The UK government introduced a national strategy in 2000, and lost revenue dropped from $5.8 billion to $3.5 billion.
Source: Herald Sun, 2nd May 2017
Canada: New study released on young adult smokers
A new study suggests the Canadian Government’s tobacco control policies have had a big blind spot: young adults. That’s the finding of new research published in the Canadian Journal of Public Health by Thierry Gagné, a doctoral student at Université de Montréal’s School of Public Health.
Over the last two decades, use of tobacco by high-school students has dropped dramatically but smoking rates of young people aged 18 to 25 have stayed relatively unchanged, with many young adults taking up the habit in college or on their first job. Researcher Thierry Gagne argues it’s now time to address this problem of delayed onset of smoking by extending prevention campaigns from teens to young adults.
Canadian Journal of Public Health: Trends in smoking initiation in Canada: Does non-inclusion of young adults in tobacco control strategies represent a missed opportunity?
Source: Medical Xpress, 2nd May 2017
Minnesota, USA: Twin Cities Suburb Expected to Make Tobacco Buying Age 21
A Twin Cities suburb is poised to become the first city in Minnesota to raise the legal age to buy tobacco from 18 to 21.

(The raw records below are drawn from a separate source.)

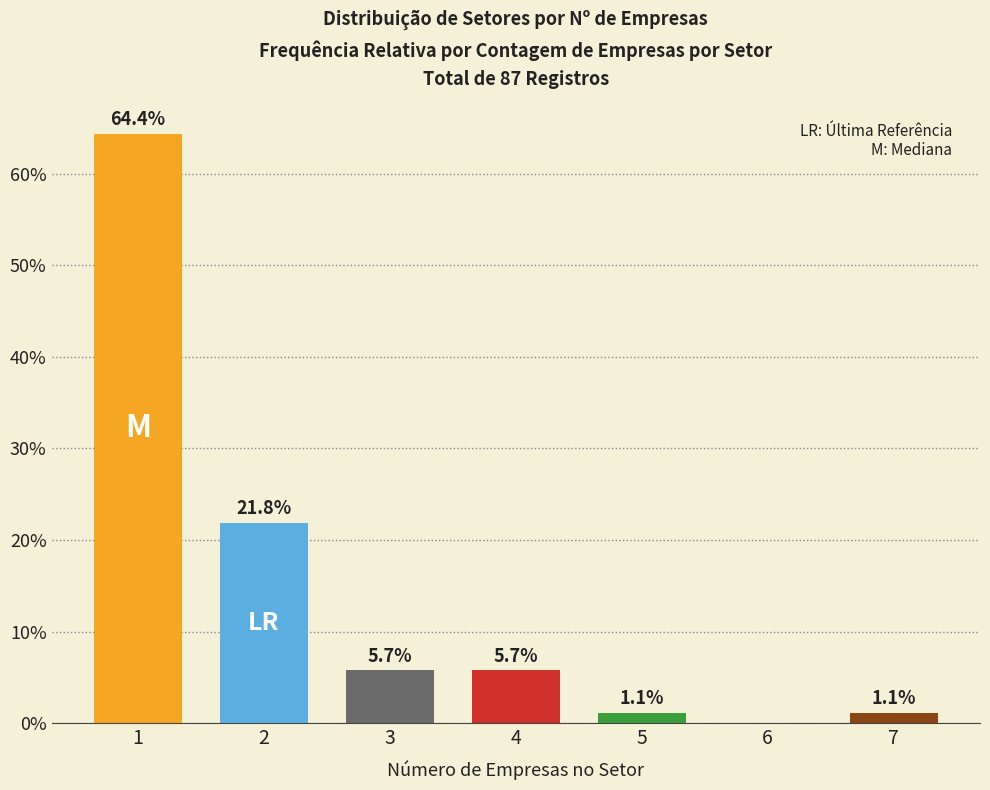

Reading left to right, list all the values displayed in this chart.

1=64.4	2=21.8	3=5.7	4=5.7	5=1.1	6=0.0	7=1.1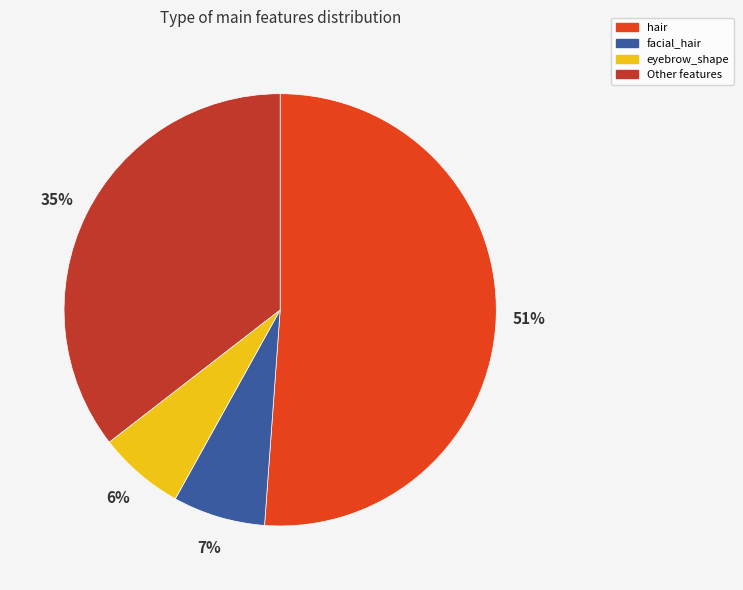

The facial_hair slice represents 1% of the pie. True or false?

False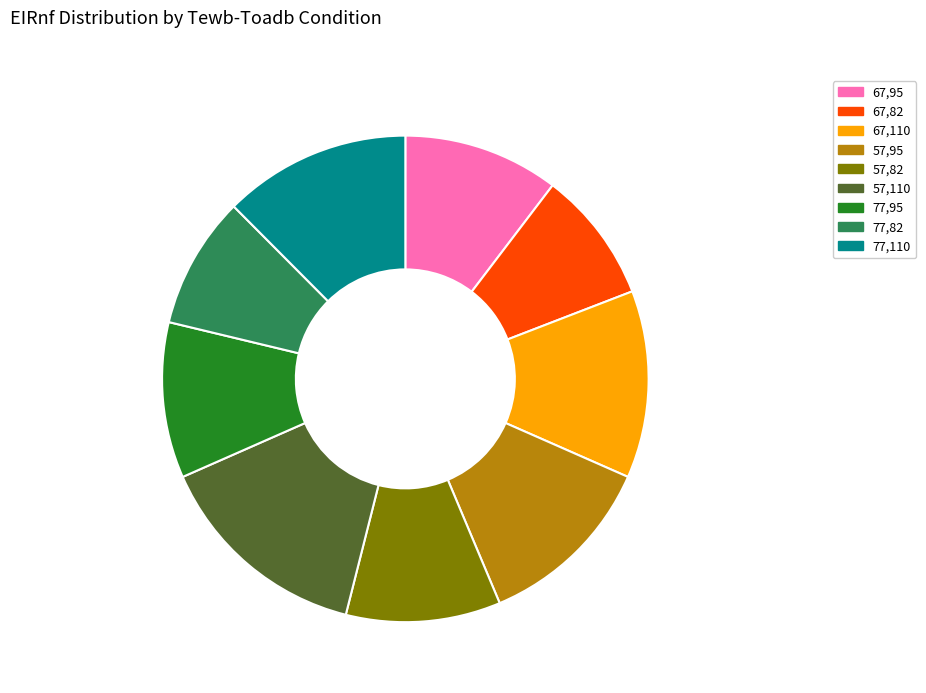

Does 57,95 account for over 50% of the chart?

No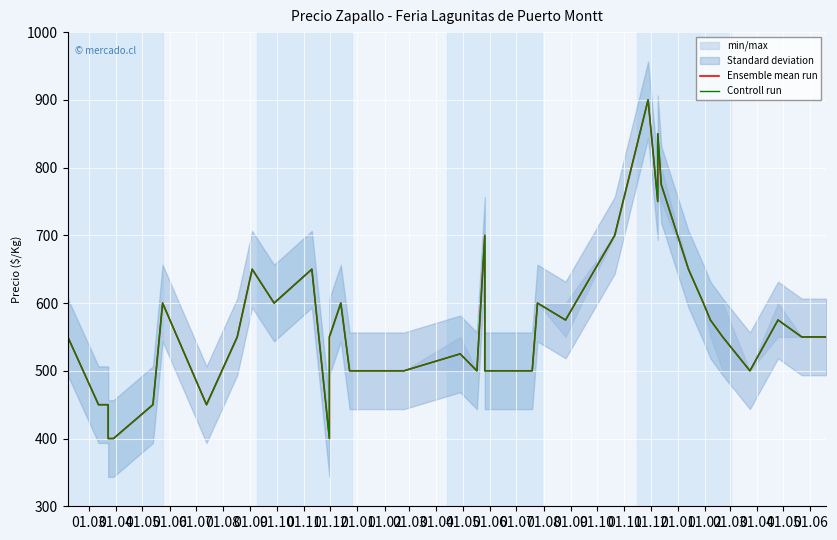

Rank the series at 01.04 from highest to lowest value.

Ensemble mean run, Controll run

Edina Mayor Jim Hovland said the measure is comparative to the move to eliminate smoking in public places. “All of that had its genesis at the local level,” Hovland said. “And it percolated up to the state Legislature where finally something got done about it.”
Hovland said the proposed ordinance has broad community support in Edina.
Source: US News, 2nd May 2017
USA: Food and Drug Administration delays enforcement of stricter standards for e-cigarette, cigar industry
The Trump administration has delayed enforcement of a rule finalized last year that imposed strict oversight over electronic cigarettes and cigars for the first time.
The move, which the Justice Department revealed in court filings Monday night, comes as the vaping and tobacco industries are launching a concerted effort to roll back the Food and Drug Administration regulation through both legislation and litigation. A bipartisan group of lawmakers had tried over the weekend to insert language into a must-pass funding bill that would have exempted thousands of products from FDA scrutiny.